Alih kode (code switching) adalah peristiwa peralihan dari satu kode (bahasa) ke kode yang lain dalam suatu peristiwa tutur (Nababan, 1984:32).
Contoh:
Situasi  : Palupi dan Agung sedang menunggu dimulainya rapat.
Palupi   : Lima menit lagi rapat dimulai, tapi tumben sekali Pilar belum datang.
Agung   : Tapi dia tadi bilang mau datang.
Palupi   : Itu dia datang. Woi,,tumben je mepet le mangkat. Seko ngendi?

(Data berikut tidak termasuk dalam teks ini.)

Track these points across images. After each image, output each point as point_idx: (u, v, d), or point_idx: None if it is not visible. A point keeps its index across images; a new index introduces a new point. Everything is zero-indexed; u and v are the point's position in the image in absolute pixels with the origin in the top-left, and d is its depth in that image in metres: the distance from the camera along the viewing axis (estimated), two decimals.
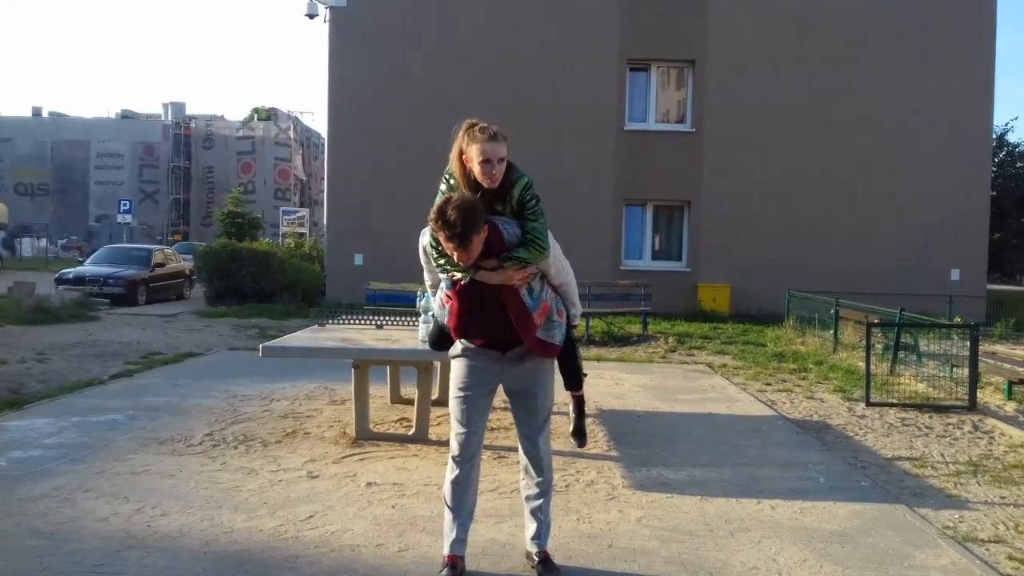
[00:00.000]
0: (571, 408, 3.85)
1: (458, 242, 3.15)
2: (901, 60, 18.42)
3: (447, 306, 3.47)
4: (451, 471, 3.52)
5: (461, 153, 3.35)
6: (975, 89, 18.63)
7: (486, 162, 3.27)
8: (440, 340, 3.73)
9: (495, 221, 3.30)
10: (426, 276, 3.70)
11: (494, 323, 3.40)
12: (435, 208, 3.19)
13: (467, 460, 3.50)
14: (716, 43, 18.56)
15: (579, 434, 3.83)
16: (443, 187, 3.45)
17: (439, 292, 3.56)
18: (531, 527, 3.65)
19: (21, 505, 4.32)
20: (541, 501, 3.63)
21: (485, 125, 3.32)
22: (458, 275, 3.34)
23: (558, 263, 3.51)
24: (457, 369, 3.58)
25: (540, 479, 3.62)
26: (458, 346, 3.57)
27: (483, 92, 18.19)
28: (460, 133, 3.36)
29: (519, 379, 3.56)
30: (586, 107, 18.39)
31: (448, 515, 3.55)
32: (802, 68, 18.45)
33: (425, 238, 3.45)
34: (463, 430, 3.50)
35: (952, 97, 18.44)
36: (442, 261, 3.36)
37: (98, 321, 14.02)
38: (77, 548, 3.75)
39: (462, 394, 3.52)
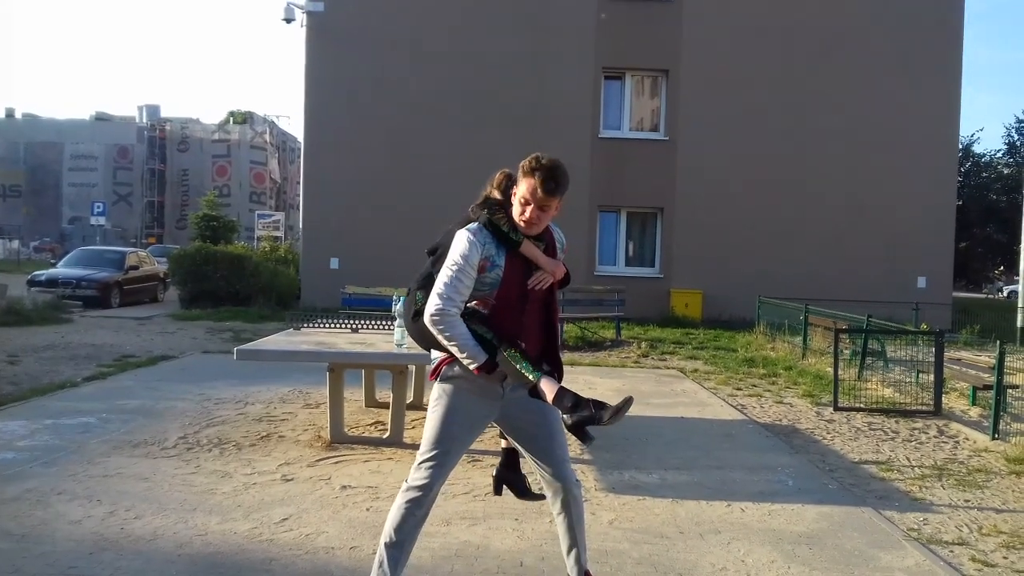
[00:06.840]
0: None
1: (554, 188, 2.94)
2: (871, 72, 18.72)
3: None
4: (410, 504, 3.05)
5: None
6: (942, 101, 18.98)
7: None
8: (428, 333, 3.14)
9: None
10: (463, 290, 3.05)
11: (529, 329, 3.13)
12: (534, 157, 3.02)
13: (430, 500, 3.08)
14: (690, 53, 18.77)
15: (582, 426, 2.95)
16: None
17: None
18: (571, 551, 3.27)
19: None
20: (580, 524, 3.27)
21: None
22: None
23: None
24: (452, 396, 3.12)
25: (577, 505, 3.25)
26: (456, 366, 3.11)
27: (459, 98, 18.32)
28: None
29: (522, 398, 3.12)
30: (561, 114, 18.49)
31: (388, 553, 3.06)
32: (774, 79, 18.70)
33: (470, 236, 3.04)
34: (439, 464, 3.07)
35: (920, 109, 18.79)
36: (505, 228, 3.08)
37: (71, 323, 13.91)
38: (50, 550, 3.75)
39: (451, 428, 3.09)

Pilar     : Mampir ngomah sikek.

Dalam situasi di atas Palupi beralih kode dari Bahasa Indonesia ke Bahasa Jawa saat berbicara dengan Pilar, karena mereka berasal dari daerah yang sama, yaitu Yogyakarta.

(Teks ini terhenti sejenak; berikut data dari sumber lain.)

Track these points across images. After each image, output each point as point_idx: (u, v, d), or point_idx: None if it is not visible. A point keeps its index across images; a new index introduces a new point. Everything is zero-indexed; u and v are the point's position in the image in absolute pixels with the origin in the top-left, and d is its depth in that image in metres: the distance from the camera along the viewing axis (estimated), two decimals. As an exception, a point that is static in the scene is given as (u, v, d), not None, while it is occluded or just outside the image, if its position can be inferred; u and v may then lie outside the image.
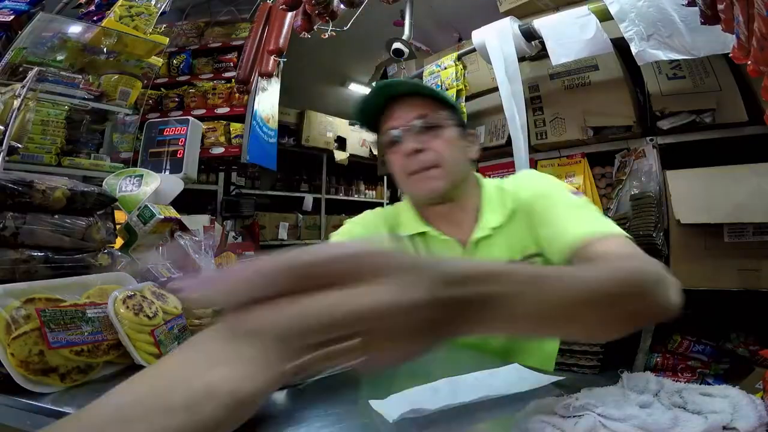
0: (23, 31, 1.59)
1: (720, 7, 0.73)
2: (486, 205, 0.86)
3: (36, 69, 1.36)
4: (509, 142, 1.84)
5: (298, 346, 0.25)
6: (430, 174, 0.81)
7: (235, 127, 2.37)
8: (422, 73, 2.40)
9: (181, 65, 2.55)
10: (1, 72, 1.50)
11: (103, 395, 0.40)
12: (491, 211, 0.85)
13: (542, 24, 1.68)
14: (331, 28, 1.86)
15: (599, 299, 0.41)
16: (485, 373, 0.61)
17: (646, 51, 1.41)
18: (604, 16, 1.52)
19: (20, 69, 1.51)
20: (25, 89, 1.27)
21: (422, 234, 0.88)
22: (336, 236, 0.96)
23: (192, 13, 2.82)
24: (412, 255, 0.29)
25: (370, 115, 0.88)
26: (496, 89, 1.85)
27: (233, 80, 2.37)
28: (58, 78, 1.57)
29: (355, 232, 0.95)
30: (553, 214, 0.74)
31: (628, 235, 0.65)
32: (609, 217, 1.74)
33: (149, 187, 1.09)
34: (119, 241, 1.03)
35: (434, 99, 0.84)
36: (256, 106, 2.31)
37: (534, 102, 2.04)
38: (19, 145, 1.27)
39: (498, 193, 0.87)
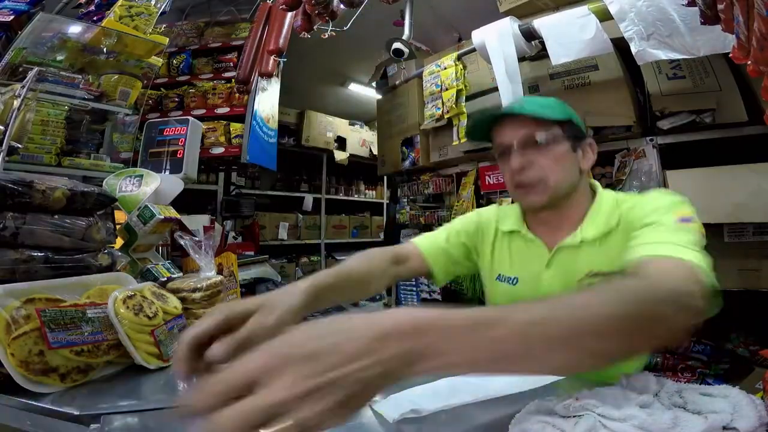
0: (23, 31, 1.59)
1: (720, 7, 0.73)
2: (589, 217, 0.89)
3: (36, 69, 1.36)
4: (509, 142, 1.84)
5: None
6: (533, 190, 0.88)
7: (235, 127, 2.37)
8: (422, 73, 2.40)
9: (181, 65, 2.54)
10: (1, 72, 1.50)
11: None
12: (591, 224, 0.88)
13: (542, 24, 1.68)
14: (331, 28, 1.86)
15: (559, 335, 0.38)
16: None
17: (645, 50, 1.41)
18: (604, 16, 1.52)
19: (20, 69, 1.51)
20: (25, 89, 1.27)
21: (516, 232, 0.97)
22: (459, 220, 1.08)
23: (192, 13, 2.82)
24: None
25: (481, 126, 0.95)
26: (496, 89, 1.85)
27: (233, 80, 2.37)
28: (58, 78, 1.57)
29: (472, 218, 1.07)
30: (642, 233, 0.72)
31: (700, 263, 0.62)
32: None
33: (149, 187, 1.09)
34: (119, 241, 1.03)
35: (546, 119, 0.86)
36: (256, 106, 2.31)
37: (534, 102, 2.04)
38: (19, 145, 1.27)
39: (609, 207, 0.88)
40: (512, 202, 1.07)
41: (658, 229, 0.70)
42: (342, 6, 1.79)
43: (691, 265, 0.60)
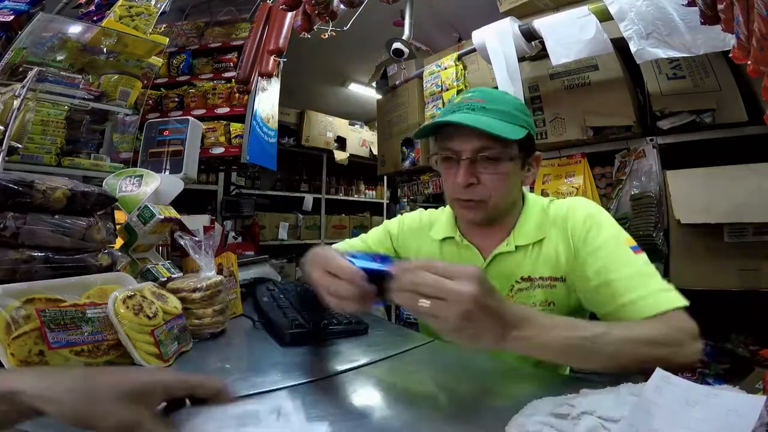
0: (23, 31, 1.59)
1: (720, 7, 0.73)
2: (520, 225, 0.92)
3: (36, 69, 1.36)
4: (509, 142, 1.84)
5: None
6: (473, 208, 0.87)
7: (235, 127, 2.37)
8: (422, 73, 2.40)
9: (181, 65, 2.54)
10: (1, 72, 1.50)
11: None
12: (522, 232, 0.91)
13: (542, 24, 1.68)
14: (331, 28, 1.86)
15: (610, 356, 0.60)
16: None
17: (645, 50, 1.41)
18: (604, 16, 1.52)
19: (20, 69, 1.51)
20: (25, 89, 1.27)
21: (450, 239, 0.98)
22: (389, 223, 1.13)
23: (192, 13, 2.82)
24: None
25: (431, 127, 0.90)
26: (496, 89, 1.85)
27: (233, 80, 2.37)
28: (58, 78, 1.57)
29: (399, 223, 1.11)
30: (614, 274, 0.76)
31: (679, 302, 0.72)
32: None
33: (149, 187, 1.09)
34: (119, 241, 1.03)
35: (497, 137, 0.82)
36: (256, 106, 2.31)
37: (534, 102, 2.04)
38: (19, 145, 1.27)
39: (538, 216, 0.91)
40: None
41: (630, 274, 0.76)
42: (342, 6, 1.79)
43: (683, 312, 0.71)
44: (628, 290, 0.73)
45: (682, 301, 0.71)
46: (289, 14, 2.10)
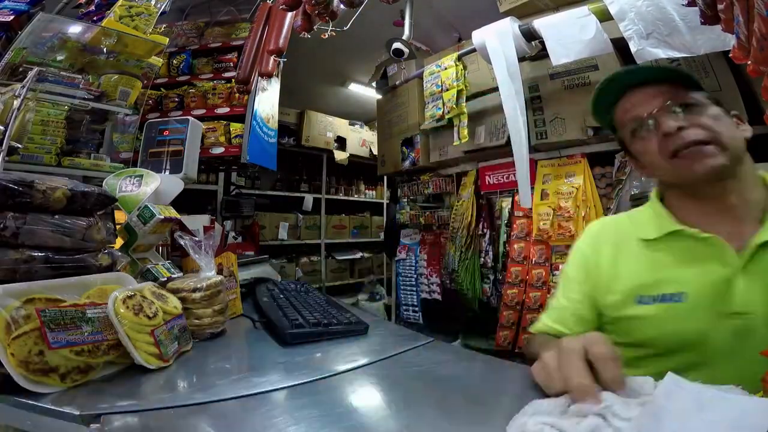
0: (23, 31, 1.59)
1: (720, 7, 0.73)
2: None
3: (36, 69, 1.36)
4: (509, 142, 1.84)
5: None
6: (704, 150, 0.68)
7: (235, 127, 2.37)
8: (422, 73, 2.40)
9: (181, 65, 2.54)
10: (1, 72, 1.49)
11: None
12: None
13: (542, 24, 1.68)
14: (331, 28, 1.86)
15: None
16: None
17: (645, 49, 1.40)
18: (604, 16, 1.52)
19: (20, 69, 1.51)
20: (25, 89, 1.27)
21: (674, 234, 0.74)
22: (570, 260, 0.88)
23: (192, 13, 2.82)
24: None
25: (602, 107, 0.79)
26: (496, 89, 1.85)
27: (233, 80, 2.37)
28: (58, 78, 1.57)
29: (585, 251, 0.85)
30: None
31: None
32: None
33: (149, 187, 1.09)
34: (119, 241, 1.03)
35: (682, 83, 0.71)
36: (256, 106, 2.31)
37: (534, 102, 2.04)
38: (19, 145, 1.26)
39: None
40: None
41: None
42: (342, 6, 1.79)
43: None
44: None
45: None
46: (289, 14, 2.10)
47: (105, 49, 1.70)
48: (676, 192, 0.77)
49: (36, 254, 0.69)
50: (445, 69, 2.20)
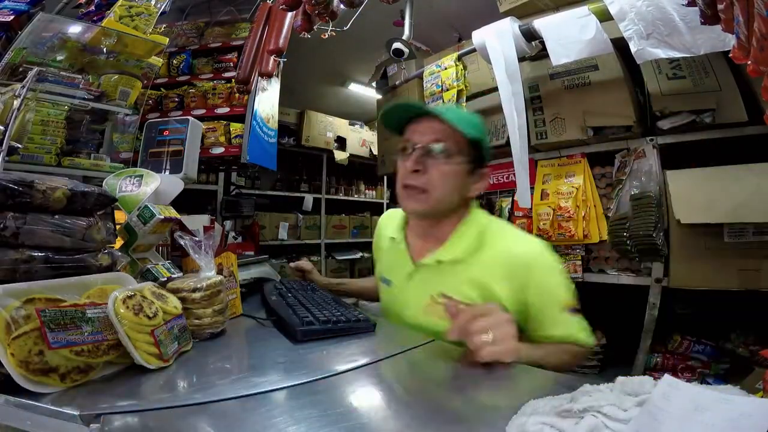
0: (23, 31, 1.59)
1: (720, 7, 0.73)
2: (452, 239, 0.96)
3: (36, 69, 1.36)
4: (509, 142, 1.84)
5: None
6: (417, 195, 0.93)
7: (235, 127, 2.37)
8: (422, 73, 2.40)
9: (181, 65, 2.54)
10: (1, 72, 1.49)
11: None
12: (451, 247, 0.96)
13: (542, 24, 1.68)
14: (331, 28, 1.86)
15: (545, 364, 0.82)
16: None
17: (645, 50, 1.41)
18: (604, 16, 1.52)
19: (20, 69, 1.51)
20: (25, 89, 1.27)
21: (393, 239, 1.08)
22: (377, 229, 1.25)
23: (192, 13, 2.82)
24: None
25: (397, 118, 0.98)
26: (496, 89, 1.85)
27: (233, 80, 2.36)
28: (58, 78, 1.57)
29: (376, 235, 1.25)
30: (550, 312, 0.92)
31: (580, 339, 0.92)
32: (608, 216, 1.73)
33: (149, 187, 1.09)
34: (119, 241, 1.03)
35: (461, 131, 0.90)
36: (256, 106, 2.31)
37: (534, 102, 2.04)
38: (19, 145, 1.26)
39: (473, 241, 0.95)
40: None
41: (564, 323, 0.92)
42: (342, 6, 1.79)
43: (586, 347, 0.93)
44: (555, 328, 0.92)
45: (590, 342, 0.94)
46: (289, 14, 2.10)
47: (105, 49, 1.70)
48: None
49: (36, 254, 0.69)
50: (445, 69, 2.20)
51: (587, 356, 0.99)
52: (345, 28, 2.04)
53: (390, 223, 1.14)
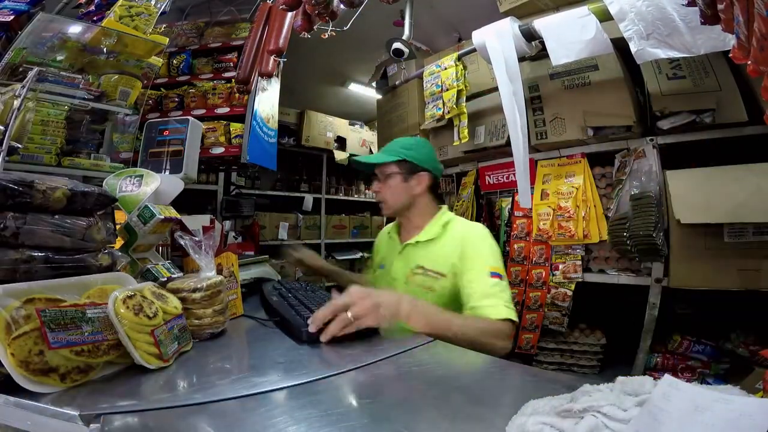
0: (23, 31, 1.59)
1: (720, 6, 0.73)
2: (426, 228, 1.37)
3: (36, 69, 1.36)
4: (509, 142, 1.84)
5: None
6: (383, 206, 1.42)
7: (235, 127, 2.37)
8: (422, 73, 2.40)
9: (181, 65, 2.54)
10: (1, 72, 1.49)
11: None
12: (425, 233, 1.36)
13: (542, 24, 1.68)
14: (331, 28, 1.86)
15: (459, 337, 0.97)
16: None
17: (645, 50, 1.41)
18: (604, 16, 1.52)
19: (20, 69, 1.51)
20: (25, 89, 1.27)
21: (389, 234, 1.51)
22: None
23: (192, 13, 2.82)
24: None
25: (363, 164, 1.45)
26: (496, 89, 1.85)
27: (233, 80, 2.36)
28: (58, 78, 1.56)
29: (378, 237, 1.65)
30: (472, 276, 1.22)
31: (501, 316, 1.12)
32: (608, 216, 1.74)
33: (149, 187, 1.09)
34: (119, 241, 1.03)
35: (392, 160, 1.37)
36: (256, 106, 2.31)
37: (534, 102, 2.04)
38: (19, 145, 1.26)
39: (442, 227, 1.35)
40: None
41: (481, 282, 1.19)
42: (342, 6, 1.79)
43: (497, 321, 1.11)
44: (474, 299, 1.17)
45: (505, 315, 1.12)
46: (289, 14, 2.10)
47: (105, 49, 1.70)
48: None
49: (36, 254, 0.69)
50: (445, 69, 2.20)
51: (507, 334, 1.11)
52: (345, 28, 2.04)
53: (389, 228, 1.54)
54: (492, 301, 1.14)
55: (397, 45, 2.26)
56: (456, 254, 1.25)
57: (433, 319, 0.97)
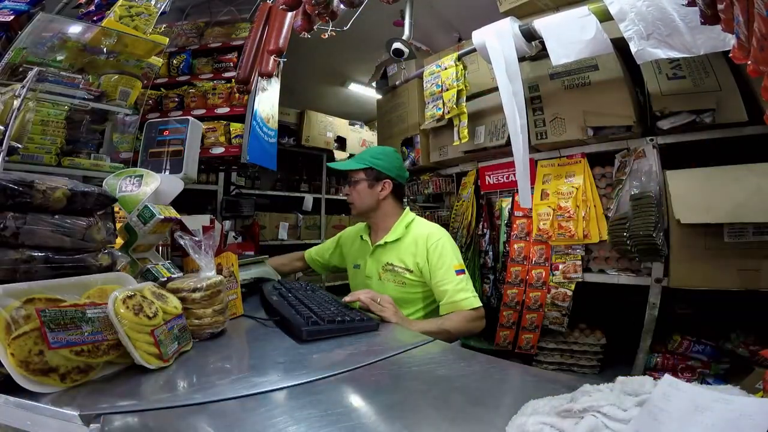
0: (23, 31, 1.59)
1: (720, 6, 0.73)
2: (392, 229, 1.56)
3: (36, 69, 1.36)
4: (509, 142, 1.84)
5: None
6: (352, 207, 1.60)
7: (235, 127, 2.37)
8: (422, 73, 2.40)
9: (181, 65, 2.54)
10: (1, 72, 1.49)
11: None
12: (392, 234, 1.55)
13: (542, 24, 1.68)
14: (331, 28, 1.86)
15: (432, 333, 1.17)
16: None
17: (645, 50, 1.40)
18: (604, 16, 1.52)
19: (20, 69, 1.51)
20: (25, 89, 1.27)
21: (362, 237, 1.65)
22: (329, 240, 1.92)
23: (192, 13, 2.81)
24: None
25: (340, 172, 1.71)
26: (496, 89, 1.85)
27: (233, 80, 2.36)
28: (58, 78, 1.57)
29: (342, 240, 1.84)
30: (441, 277, 1.44)
31: (470, 305, 1.41)
32: (608, 216, 1.74)
33: (149, 187, 1.09)
34: (119, 241, 1.03)
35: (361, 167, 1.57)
36: (256, 106, 2.30)
37: (534, 102, 2.04)
38: (19, 145, 1.26)
39: (405, 228, 1.55)
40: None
41: (450, 280, 1.43)
42: (342, 6, 1.79)
43: (472, 310, 1.40)
44: (450, 295, 1.41)
45: (477, 305, 1.41)
46: (289, 14, 2.10)
47: (105, 49, 1.70)
48: None
49: (36, 254, 0.69)
50: (445, 69, 2.20)
51: (482, 316, 1.42)
52: (345, 28, 2.04)
53: (359, 230, 1.70)
54: (464, 295, 1.41)
55: (397, 45, 2.26)
56: (420, 255, 1.47)
57: (425, 328, 1.27)
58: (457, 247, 1.53)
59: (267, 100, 2.45)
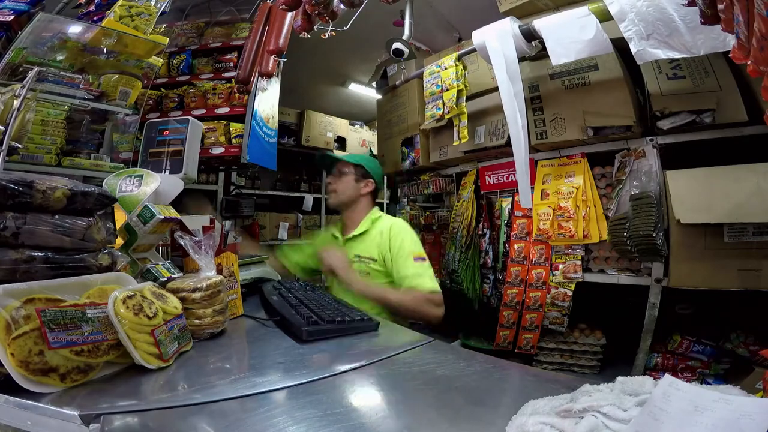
0: (23, 31, 1.59)
1: (720, 6, 0.73)
2: (361, 223, 1.69)
3: (36, 69, 1.35)
4: (509, 142, 1.84)
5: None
6: (332, 194, 1.75)
7: (235, 127, 2.37)
8: (422, 73, 2.40)
9: (181, 65, 2.54)
10: (1, 72, 1.49)
11: None
12: (360, 228, 1.68)
13: (542, 24, 1.68)
14: (331, 28, 1.86)
15: (386, 303, 1.48)
16: None
17: (645, 50, 1.40)
18: (604, 16, 1.52)
19: (20, 69, 1.51)
20: (25, 89, 1.27)
21: (334, 234, 1.80)
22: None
23: (192, 13, 2.81)
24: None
25: (325, 162, 1.89)
26: (496, 89, 1.85)
27: (233, 80, 2.36)
28: (58, 78, 1.56)
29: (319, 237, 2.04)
30: (401, 264, 1.55)
31: (427, 288, 1.48)
32: (608, 216, 1.74)
33: (149, 187, 1.09)
34: (119, 241, 1.03)
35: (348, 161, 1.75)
36: (256, 106, 2.30)
37: (534, 102, 2.04)
38: (19, 145, 1.26)
39: (371, 222, 1.69)
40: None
41: (409, 266, 1.53)
42: (342, 6, 1.79)
43: (428, 293, 1.47)
44: (409, 280, 1.50)
45: (431, 286, 1.48)
46: (289, 14, 2.09)
47: (105, 49, 1.70)
48: None
49: (36, 254, 0.69)
50: (445, 69, 2.20)
51: (439, 302, 1.47)
52: (345, 28, 2.04)
53: (331, 230, 1.85)
54: (422, 280, 1.48)
55: (397, 45, 2.26)
56: (384, 244, 1.59)
57: (368, 288, 1.49)
58: (418, 238, 1.66)
59: (267, 100, 2.45)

            Sedangkan campur kode, (code mixing) menurut Nababan (1984: 32), adalah peristiwa saat seseorang mencampur dua (atau lebih) bahasa dalam suatu tindak tutur. Jadi, penutur menyelipkan kata-kata dari bahasa lain dalam kalimatnya ketika sedang memakai suatu bahasa tertentu.
Contoh:
Anggi    : Tadi waktu kuliah Pak Lanjar, saya chatting dengan orang Lombok
Dina      : Kuliah kok malah chatting dengan orang Lombok.
Anggi    : Habisnya kuliah tadi membosankan. Materi tidak bisa ditampilkan karena laptop Pak Lanjar LCD-nya rusak, ditambah AC mati, membuat ruangan terasa panas.

Dalam percakapan Anggi dan Dina di atas, Anggi melakukan campur kode dengan menyisipkan kata-kata dalam bahasa asing (yang dicetak miring) dalam percakapannya yang memakai Bahasa Indonesia.
            Ada beberapa alasan mengapa orang melakukan alih kode atau campur kode. Seperti alasan solidaritas, penghormatan terhadap lawan bicara, sinyal keanggotaan (etnis), alih peran, mengutip, afektif, alasan metaporik, dan keterbatasan kosakata (Holmes, 1992). Dialog pertama di atas adalah contoh alasan sinyal keanggotaan, sedangkan dialog kedua adalah contoh alasan keterbatasan kosakata dalam bahasanya.